Relief came much later after the tables were cleared,  in the form of packaged juice which seemed to obviously have escaped the chef’s intervention.

Whatever sensory satisfaction couldn’t possibly be achieved through my mouth, I was attempting with the eyes. After all the Chennai-Bangalore route is quite the picturesque stretch. But how was fate going to let my redemption be such a low hanging fruit if the turn of events since daybreak were anything to go by. I was gorging on the green strokes of the creator’s artistry as the morning’s culinary fiasco was starting to dissolve from my memory,till a fateful forearm came in my viewing perimeter. The density of the forest outside the window became a redundant sight before its miniature manifestation in the  hairy hands of the person next to me. He had all of Anil Kapoor‘s body hair in his forearms alone. So long to the audacity to sight see.

My train called itself a “Super Fast Express“. Yeah, it continued to do so with another hundred kilometres to cover, twenty minutes past the scheduled time of arrival. It was like going through one of my worst nightmare in exaggerated slow motion, without being able to wake up. Rahman came to my rescue briefly, when the Railways didn’t. I thankfully had made a playlist full of his songs which helped me slip into a blissful sleep. I was musing on a million things -internal and external, like my defeated taste buds on the tired tongue, the limbs that had forgotten to stretch; courtesy of the encroachment from the seat nearby, the promises the trip held ahead, the pretty woman who was wearing a sari relevant from her grandmother’s era and whether I would go on live till seventy five.

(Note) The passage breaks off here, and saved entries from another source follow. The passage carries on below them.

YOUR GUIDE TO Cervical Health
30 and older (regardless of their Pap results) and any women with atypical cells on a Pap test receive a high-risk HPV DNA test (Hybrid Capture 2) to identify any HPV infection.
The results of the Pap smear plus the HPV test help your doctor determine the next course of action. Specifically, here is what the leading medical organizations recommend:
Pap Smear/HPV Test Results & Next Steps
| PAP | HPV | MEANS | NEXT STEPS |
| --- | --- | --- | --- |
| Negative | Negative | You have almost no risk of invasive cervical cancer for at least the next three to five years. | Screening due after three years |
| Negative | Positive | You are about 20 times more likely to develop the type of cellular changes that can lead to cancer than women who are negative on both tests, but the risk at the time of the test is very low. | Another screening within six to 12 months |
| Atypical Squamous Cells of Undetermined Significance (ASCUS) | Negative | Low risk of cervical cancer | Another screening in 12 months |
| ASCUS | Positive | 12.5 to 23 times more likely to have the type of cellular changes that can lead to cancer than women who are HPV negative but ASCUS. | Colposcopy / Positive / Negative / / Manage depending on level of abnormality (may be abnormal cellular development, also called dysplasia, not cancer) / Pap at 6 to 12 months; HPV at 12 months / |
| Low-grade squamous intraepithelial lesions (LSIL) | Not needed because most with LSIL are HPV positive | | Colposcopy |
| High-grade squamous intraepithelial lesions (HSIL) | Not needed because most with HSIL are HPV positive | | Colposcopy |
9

I woke up to the sonorous screech of the train. Never had anything been more music to the ears. The train had finally arrived at Bangalore. People were bursting out in all directions like stock characters in monster movies. But I was in no particular hurry, for I wanted to take a moment to ensconce in the full expanse of my seat for once, without having to contend for a piece of the arm rest with an entire village next to me. That epiphany, I got a slight inkling of how the first few minutes of the fifteenth night of August must have felt like in 1947.